**TEXT SHOWN:**

Unfortunately, I don't think this is sufficient.

I'm pretty sure secondary CPUs might call sched_clock() before getting to
arch_counter_register(), so there'll be a window where this could go wrong.

If we consider late onlining on a preemptible kernel we'll also have a race at
runtime:

| sched_clock() {
| arch_timer_read_counter() {
| // reads __arch_timer_read_counter == arch_counter_get_cntvct;
|
| arch_counter_get_cntvct() {
|
| < PREEMPTED >
| < CPU requiring workaround onlined >
| < RESCHEDULED on affected CPU >
|
| MRS xN, CNTVCT_EL0 // reads junk here
| }
| }
| }

I think we need to reconsider the approach.

Since the accessor is out-of-line anyway, we could use a static key *within*
the accessor to handle that, e.g.

| u64 arch_timer_get_cntvct(void)
| {
| u64 val = read_sysreg(cntvct_el0);
| if (!static_branch_unlikely(use_timer_workaround))

**WORK INSTRUCTION 1:**
In the timer discussion, reproduce the passage from "Unfortunately, I don't" to "could go wrong.".
**WORK INSTRUCTION 2:**
According to the timer discussion, what does the writer propose using within the out-of-line accessor?

**ENTRIES SUPPLIED:**
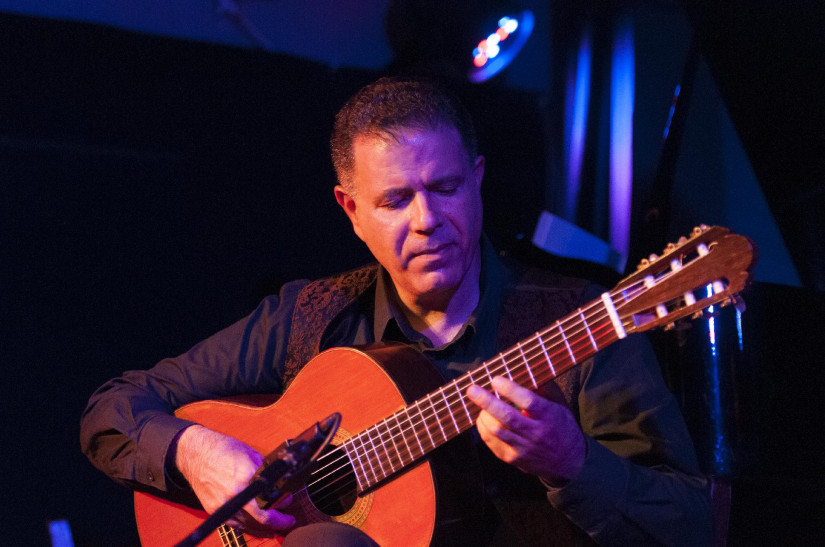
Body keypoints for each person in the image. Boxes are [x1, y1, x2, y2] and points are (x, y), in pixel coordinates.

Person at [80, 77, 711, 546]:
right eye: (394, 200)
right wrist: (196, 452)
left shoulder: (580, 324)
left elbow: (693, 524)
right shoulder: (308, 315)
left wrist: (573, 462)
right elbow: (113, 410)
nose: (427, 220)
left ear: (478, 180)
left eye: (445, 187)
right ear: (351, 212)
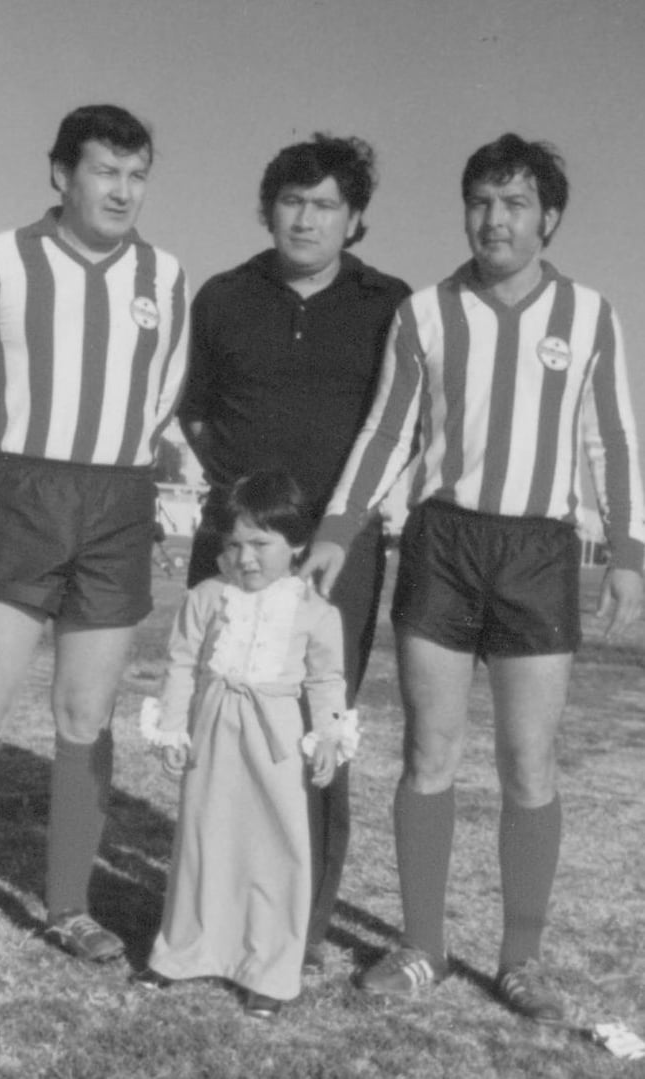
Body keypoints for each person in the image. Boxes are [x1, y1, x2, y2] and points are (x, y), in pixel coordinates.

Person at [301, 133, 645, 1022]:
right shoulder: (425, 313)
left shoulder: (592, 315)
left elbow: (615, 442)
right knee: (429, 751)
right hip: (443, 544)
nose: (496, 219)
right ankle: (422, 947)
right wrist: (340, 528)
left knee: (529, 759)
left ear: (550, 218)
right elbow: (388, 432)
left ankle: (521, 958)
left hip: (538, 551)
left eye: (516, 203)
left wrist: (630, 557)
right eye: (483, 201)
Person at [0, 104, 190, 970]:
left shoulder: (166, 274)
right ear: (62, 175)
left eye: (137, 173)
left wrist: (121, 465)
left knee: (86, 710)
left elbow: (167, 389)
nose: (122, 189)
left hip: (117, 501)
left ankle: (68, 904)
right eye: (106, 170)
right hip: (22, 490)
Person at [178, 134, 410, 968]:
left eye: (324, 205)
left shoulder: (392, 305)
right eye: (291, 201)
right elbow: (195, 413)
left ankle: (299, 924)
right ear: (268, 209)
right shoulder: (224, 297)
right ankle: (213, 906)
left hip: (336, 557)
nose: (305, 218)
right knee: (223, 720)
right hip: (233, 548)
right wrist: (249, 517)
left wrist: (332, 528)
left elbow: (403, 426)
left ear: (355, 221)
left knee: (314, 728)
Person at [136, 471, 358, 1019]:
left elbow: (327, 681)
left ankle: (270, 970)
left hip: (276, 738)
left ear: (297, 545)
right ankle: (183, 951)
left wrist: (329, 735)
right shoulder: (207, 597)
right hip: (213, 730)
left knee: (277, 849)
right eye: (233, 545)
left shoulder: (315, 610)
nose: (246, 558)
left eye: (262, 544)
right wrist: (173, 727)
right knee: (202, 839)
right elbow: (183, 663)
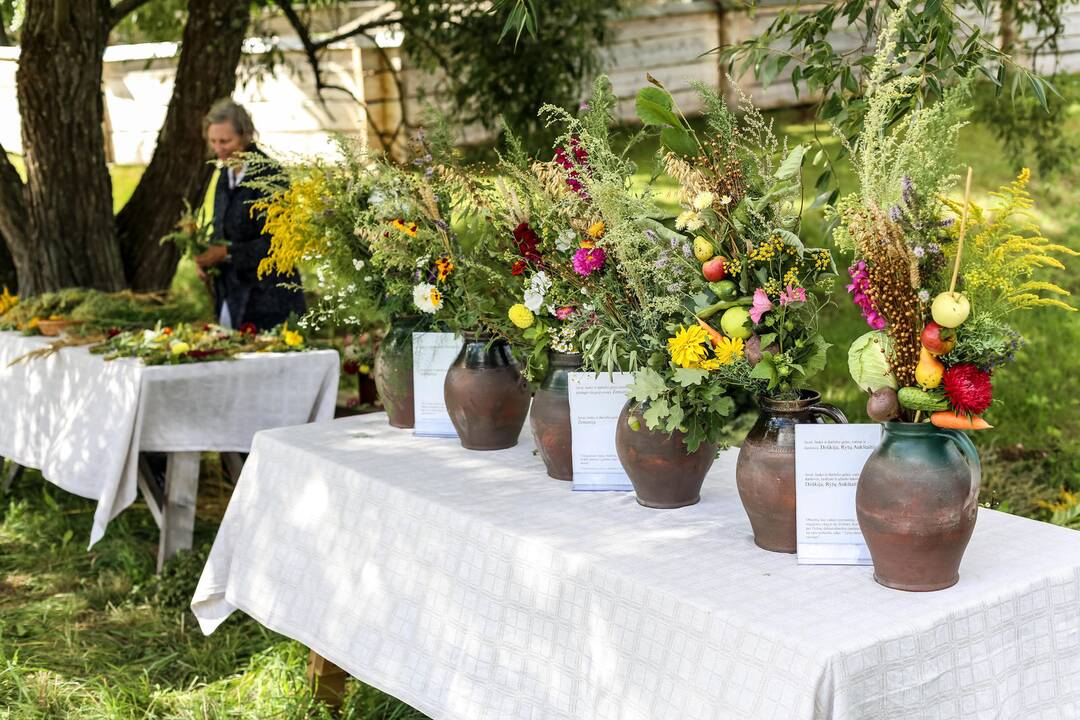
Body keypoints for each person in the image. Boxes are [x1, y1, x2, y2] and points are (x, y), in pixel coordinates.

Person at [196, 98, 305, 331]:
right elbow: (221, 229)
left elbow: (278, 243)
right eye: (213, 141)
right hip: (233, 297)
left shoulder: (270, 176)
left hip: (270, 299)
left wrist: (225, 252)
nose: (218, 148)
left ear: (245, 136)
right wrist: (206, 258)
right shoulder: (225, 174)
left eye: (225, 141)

**RESPONSE 1:**
Unfortunately, I don't think this is sufficient.

I'm pretty sure secondary CPUs might call sched_clock() before getting to
arch_counter_register(), so there'll be a window where this could go wrong.

**RESPONSE 2:**
A static key.